Stored data entries:
* * * * * * *

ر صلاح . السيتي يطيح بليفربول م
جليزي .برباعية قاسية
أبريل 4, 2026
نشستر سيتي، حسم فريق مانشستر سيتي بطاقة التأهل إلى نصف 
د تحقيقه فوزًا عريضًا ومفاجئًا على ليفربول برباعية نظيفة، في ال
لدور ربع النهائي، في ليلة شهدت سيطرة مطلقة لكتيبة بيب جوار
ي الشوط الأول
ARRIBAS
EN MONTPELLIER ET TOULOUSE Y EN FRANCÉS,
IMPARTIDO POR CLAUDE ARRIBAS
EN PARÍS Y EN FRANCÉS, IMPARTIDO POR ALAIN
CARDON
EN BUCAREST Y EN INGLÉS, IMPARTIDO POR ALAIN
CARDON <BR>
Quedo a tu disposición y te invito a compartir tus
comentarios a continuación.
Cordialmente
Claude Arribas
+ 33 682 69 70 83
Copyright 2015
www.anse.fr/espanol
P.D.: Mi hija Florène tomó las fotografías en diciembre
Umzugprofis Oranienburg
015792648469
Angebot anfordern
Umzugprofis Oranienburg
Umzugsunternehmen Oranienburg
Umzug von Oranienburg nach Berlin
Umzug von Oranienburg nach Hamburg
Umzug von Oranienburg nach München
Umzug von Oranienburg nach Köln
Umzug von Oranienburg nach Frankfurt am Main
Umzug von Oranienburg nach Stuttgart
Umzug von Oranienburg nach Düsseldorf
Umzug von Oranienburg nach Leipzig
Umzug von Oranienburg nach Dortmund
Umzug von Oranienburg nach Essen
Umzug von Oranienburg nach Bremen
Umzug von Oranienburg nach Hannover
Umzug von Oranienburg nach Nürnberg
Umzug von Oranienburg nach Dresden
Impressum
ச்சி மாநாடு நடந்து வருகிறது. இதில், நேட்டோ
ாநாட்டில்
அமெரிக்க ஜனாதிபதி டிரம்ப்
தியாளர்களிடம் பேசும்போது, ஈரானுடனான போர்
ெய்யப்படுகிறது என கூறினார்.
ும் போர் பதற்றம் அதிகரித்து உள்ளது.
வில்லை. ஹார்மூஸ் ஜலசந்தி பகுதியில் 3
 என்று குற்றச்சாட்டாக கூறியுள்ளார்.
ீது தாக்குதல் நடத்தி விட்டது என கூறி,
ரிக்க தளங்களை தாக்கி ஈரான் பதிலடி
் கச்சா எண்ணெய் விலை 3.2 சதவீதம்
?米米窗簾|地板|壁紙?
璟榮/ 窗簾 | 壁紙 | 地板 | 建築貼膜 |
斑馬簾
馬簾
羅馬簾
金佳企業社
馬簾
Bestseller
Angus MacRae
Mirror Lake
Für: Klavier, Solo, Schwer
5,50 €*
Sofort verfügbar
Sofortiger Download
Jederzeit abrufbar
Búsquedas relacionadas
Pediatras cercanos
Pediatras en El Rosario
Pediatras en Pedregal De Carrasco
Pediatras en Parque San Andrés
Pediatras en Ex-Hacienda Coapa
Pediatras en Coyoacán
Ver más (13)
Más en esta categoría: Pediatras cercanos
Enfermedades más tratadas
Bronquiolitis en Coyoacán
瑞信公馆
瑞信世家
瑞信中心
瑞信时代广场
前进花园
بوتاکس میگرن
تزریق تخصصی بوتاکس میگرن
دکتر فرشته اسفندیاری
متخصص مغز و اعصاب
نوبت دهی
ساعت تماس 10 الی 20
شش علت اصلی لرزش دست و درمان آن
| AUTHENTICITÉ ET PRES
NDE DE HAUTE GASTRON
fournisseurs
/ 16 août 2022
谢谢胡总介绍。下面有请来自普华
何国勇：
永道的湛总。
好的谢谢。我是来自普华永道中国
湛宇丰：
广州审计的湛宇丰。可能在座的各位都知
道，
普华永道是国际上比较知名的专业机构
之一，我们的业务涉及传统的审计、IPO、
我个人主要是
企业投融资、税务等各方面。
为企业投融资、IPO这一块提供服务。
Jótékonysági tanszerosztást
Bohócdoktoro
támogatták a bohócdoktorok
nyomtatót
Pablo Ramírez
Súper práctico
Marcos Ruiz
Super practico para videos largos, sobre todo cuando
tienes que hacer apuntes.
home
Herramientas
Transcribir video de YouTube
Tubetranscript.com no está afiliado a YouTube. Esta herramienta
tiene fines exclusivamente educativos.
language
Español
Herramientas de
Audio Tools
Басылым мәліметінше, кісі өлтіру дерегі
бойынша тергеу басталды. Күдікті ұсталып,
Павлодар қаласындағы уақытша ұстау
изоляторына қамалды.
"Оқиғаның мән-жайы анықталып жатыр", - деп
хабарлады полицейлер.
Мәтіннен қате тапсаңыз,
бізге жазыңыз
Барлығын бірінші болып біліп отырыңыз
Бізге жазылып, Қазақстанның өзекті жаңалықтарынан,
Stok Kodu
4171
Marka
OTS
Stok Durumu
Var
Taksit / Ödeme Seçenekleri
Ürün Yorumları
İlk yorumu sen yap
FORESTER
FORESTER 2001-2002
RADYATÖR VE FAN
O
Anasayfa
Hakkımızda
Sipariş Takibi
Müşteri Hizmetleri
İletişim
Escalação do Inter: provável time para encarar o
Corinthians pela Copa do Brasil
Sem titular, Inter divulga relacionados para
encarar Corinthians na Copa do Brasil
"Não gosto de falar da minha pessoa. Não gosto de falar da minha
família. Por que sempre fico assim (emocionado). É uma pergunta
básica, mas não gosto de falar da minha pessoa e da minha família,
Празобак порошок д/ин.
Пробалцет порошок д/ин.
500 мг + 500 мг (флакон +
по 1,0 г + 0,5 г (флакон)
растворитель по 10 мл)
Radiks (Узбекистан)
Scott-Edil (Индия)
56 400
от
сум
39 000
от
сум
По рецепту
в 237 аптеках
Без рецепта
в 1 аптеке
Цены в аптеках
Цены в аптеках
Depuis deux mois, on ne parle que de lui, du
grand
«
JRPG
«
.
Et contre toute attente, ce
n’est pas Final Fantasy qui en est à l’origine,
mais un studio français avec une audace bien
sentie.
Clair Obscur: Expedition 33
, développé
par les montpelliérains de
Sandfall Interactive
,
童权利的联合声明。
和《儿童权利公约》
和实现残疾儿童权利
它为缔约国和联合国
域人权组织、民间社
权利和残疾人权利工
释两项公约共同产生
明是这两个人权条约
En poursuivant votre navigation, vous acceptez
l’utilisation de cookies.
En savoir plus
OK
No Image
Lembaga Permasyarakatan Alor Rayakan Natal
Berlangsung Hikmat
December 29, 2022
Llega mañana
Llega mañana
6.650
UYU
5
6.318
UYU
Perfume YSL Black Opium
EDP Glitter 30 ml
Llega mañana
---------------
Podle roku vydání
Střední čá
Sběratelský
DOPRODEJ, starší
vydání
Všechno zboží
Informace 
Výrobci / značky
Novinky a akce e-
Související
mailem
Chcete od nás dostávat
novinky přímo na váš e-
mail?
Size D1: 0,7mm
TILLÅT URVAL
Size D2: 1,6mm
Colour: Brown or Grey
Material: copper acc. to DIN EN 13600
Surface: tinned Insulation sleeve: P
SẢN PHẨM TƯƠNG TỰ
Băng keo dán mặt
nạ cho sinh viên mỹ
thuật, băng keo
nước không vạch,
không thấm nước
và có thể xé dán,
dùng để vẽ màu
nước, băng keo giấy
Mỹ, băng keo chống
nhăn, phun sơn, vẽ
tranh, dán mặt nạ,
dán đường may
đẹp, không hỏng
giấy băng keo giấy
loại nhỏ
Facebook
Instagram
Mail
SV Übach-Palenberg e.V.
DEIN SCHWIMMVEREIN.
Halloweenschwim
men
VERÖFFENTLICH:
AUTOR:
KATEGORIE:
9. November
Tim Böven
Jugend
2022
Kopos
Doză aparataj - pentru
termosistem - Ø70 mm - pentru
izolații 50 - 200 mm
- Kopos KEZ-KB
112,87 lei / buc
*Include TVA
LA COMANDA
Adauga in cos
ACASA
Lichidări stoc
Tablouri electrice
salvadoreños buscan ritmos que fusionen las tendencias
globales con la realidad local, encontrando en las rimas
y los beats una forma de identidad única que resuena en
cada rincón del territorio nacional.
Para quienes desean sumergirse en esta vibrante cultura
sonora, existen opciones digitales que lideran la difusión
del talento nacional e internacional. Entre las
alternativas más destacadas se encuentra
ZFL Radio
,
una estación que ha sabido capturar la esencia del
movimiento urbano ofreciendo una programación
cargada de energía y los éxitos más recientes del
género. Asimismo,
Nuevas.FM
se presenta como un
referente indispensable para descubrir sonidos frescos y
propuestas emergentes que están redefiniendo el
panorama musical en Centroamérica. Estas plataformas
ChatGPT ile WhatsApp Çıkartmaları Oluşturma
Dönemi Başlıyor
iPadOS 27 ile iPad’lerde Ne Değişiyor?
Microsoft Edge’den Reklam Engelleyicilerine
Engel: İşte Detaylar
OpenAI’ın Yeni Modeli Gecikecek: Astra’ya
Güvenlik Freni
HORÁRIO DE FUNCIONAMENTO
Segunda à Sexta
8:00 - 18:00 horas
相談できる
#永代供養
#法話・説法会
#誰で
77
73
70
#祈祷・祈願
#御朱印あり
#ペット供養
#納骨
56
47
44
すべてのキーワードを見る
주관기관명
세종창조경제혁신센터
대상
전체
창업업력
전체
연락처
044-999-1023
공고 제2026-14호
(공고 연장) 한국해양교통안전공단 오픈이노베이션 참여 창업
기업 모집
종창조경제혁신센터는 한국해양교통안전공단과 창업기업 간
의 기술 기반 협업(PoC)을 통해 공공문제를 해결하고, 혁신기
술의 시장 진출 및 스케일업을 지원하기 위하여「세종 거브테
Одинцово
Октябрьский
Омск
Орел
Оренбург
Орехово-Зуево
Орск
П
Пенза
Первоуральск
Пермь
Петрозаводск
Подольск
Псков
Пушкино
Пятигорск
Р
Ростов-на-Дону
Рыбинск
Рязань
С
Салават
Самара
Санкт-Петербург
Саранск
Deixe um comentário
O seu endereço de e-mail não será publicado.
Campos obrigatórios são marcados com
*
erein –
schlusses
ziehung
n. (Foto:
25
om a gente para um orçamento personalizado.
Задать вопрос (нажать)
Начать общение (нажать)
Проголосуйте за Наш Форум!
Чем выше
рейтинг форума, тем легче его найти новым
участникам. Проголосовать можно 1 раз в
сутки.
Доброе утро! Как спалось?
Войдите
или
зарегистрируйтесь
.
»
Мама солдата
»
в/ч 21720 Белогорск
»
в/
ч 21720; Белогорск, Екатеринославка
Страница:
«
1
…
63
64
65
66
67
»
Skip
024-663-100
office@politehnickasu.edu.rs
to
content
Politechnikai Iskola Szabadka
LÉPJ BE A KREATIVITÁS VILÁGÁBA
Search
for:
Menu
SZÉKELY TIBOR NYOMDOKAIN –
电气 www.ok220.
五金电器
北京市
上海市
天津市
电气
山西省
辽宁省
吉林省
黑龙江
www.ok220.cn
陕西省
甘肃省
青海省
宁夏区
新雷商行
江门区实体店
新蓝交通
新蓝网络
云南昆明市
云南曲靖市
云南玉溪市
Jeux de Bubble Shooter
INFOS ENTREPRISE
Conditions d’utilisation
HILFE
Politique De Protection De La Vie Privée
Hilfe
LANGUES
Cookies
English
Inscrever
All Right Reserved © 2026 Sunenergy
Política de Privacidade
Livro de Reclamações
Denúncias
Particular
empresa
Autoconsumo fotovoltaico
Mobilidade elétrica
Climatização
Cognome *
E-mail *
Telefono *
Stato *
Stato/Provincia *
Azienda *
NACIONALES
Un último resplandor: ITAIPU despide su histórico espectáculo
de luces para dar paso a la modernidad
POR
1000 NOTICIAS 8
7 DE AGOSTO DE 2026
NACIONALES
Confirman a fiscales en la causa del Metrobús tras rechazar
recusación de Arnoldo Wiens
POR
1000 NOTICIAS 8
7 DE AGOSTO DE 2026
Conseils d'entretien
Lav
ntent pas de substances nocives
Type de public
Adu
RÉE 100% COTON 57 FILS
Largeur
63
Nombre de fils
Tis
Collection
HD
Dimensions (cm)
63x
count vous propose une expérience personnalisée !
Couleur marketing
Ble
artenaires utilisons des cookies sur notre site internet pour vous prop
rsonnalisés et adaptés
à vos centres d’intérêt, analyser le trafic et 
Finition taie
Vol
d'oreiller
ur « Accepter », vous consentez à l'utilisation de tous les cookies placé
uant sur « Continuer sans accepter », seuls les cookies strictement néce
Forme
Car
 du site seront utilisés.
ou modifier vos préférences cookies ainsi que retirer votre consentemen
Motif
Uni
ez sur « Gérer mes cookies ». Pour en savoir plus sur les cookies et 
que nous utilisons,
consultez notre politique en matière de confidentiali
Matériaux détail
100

* * * * * * *

Report how many lines of the records contain the string "порошок", treating case as significant. Give only the number.

Exercise response:
2